Chemical safety reform ignites fiery negotiations
May 05, 2015
In Minnesota, firefighters are through talking. They set a couch afire to illustrate how toxic flame retardants are increasing cancer risk for firefighters. They urge the state to ban the toxic chemicals from furniture and children’s products without delay.
The couch could just as well illustrate flaming tempers and rising hopes as the nation debates a major overhaul of national chemical policy.

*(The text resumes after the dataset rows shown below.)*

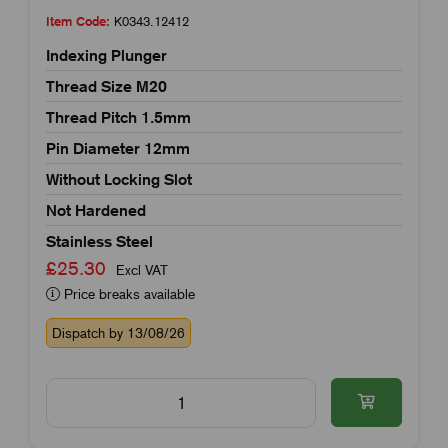
Item Code:
K0343.12412
Indexing Plunger
Thread Size M20
Thread Pitch 1.5mm
Pin Diameter 12mm
Without Locking Slot
Not Hardened
Stainless Steel
£25.30
Excl VAT
Price breaks available
Dispatch by 13/08/26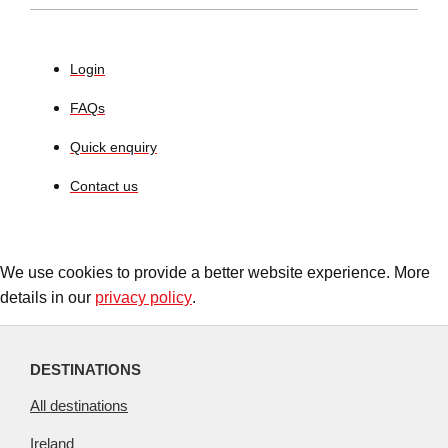
Login
FAQs
Quick enquiry
Contact us
We use cookies to provide a better website experience. More
details in our
privacy policy
.
DESTINATIONS
All destinations
Ireland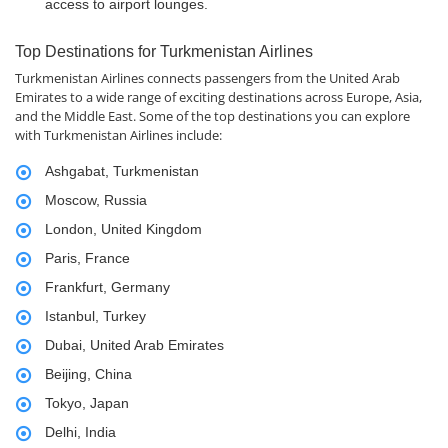
access to airport lounges.
Top Destinations for Turkmenistan Airlines
Turkmenistan Airlines connects passengers from the United Arab
Emirates to a wide range of exciting destinations across Europe, Asia,
and the Middle East. Some of the top destinations you can explore
with Turkmenistan Airlines include:
Ashgabat, Turkmenistan
Moscow, Russia
London, United Kingdom
Paris, France
Frankfurt, Germany
Istanbul, Turkey
Dubai, United Arab Emirates
Beijing, China
Tokyo, Japan
Delhi, India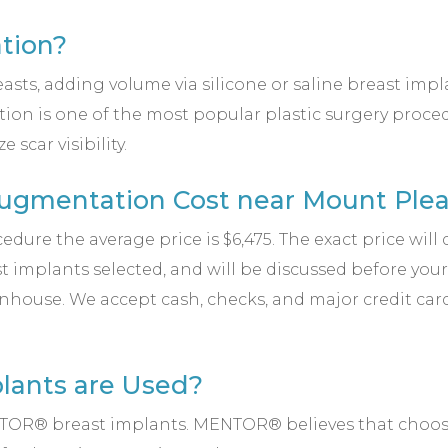
tion?
s, adding volume via silicone or saline breast implant
on is one of the most popular plastic surgery procedu
scar visibility.
gmentation Cost near Mount Plea
dure the average price is $6,475. The exact price wil
ast implants selected, and will be discussed before yo
nhouse. We accept cash, checks, and major credit car
lants are Used?
MENTOR® breast implants. MENTOR® believes that choo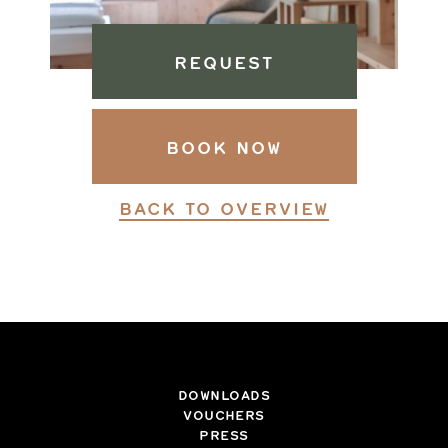
REQUEST
BOOK NOW
BACK TO OVERVIEW
DOWNLOADS
VOUCHERS
PRESS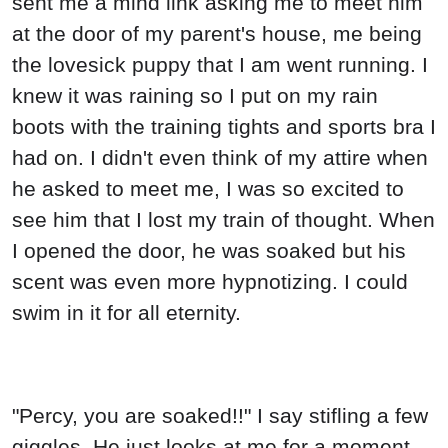
sent me a mind link asking me to meet him
at the door of my parent's house, me being
the lovesick puppy that I am went running. I
knew it was raining so I put on my rain
boots with the training tights and sports bra I
had on. I didn't even think of my attire when
he asked to meet me, I was so excited to
see him that I lost my train of thought. When
I opened the door, he was soaked but his
scent was even more hypnotizing. I could
swim in it for all eternity.
"Percy, you are soaked!!" I say stifling a few
giggles. He just looks at me for a moment,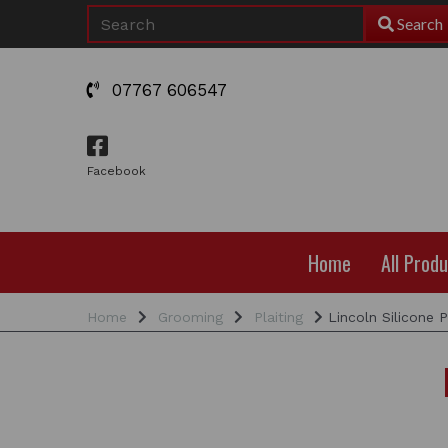
Search
07767 606547
Facebook
Home
All Prod
Home
Grooming
Plaiting
Lincoln Silicone P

The Chorus: After the chemical policy reform Senate Bill 697 was introduced and before the first public hearing, the Senate received tens of thousands of comments including statements from 450 organizations urging them to close loopholes, prevent stalling on chemical protections and retain the rights of states to protect their citizens.
The Champions: After the first public hearing on the bill, a few Senators spent weeks in tough negotiations to amend the bill in response to the chorus of comments. They came out with some progress. The bill that will go to the Senate floor is an improvement, but remains deeply flawed (see details at Safer Chemicals, Healthy Families).
What’s Next: National chemical policy reform is far from a done deal. The full Senate must vote, the House has its own version of a reform bill. Negotiations will continue.
After 40 years of broken policy, we want to get it right. Safer States will keep urging lawmakers to draw a firm line and insist on a bill that will truly protect health. See our latest letter to the Senate opposing the latest version of the bill, which still includes broad preemption of state policy.
Meanwhile, couches are burning in Minnesota to fight toxic flame retardants. County governments in New York are taking action on toxics. In Oregon, Washington, Vermont and across the nation, states are not waiting for federal action to take steps to protect people from toxic chemicals.
Stay tuned. There will be progress this year to protect people. It will happen in the states, even as we all work to get federal chemical safety policy right.
As Congress engages in fiery debate over chemical policy, states keep moving on protective chemical policy at home.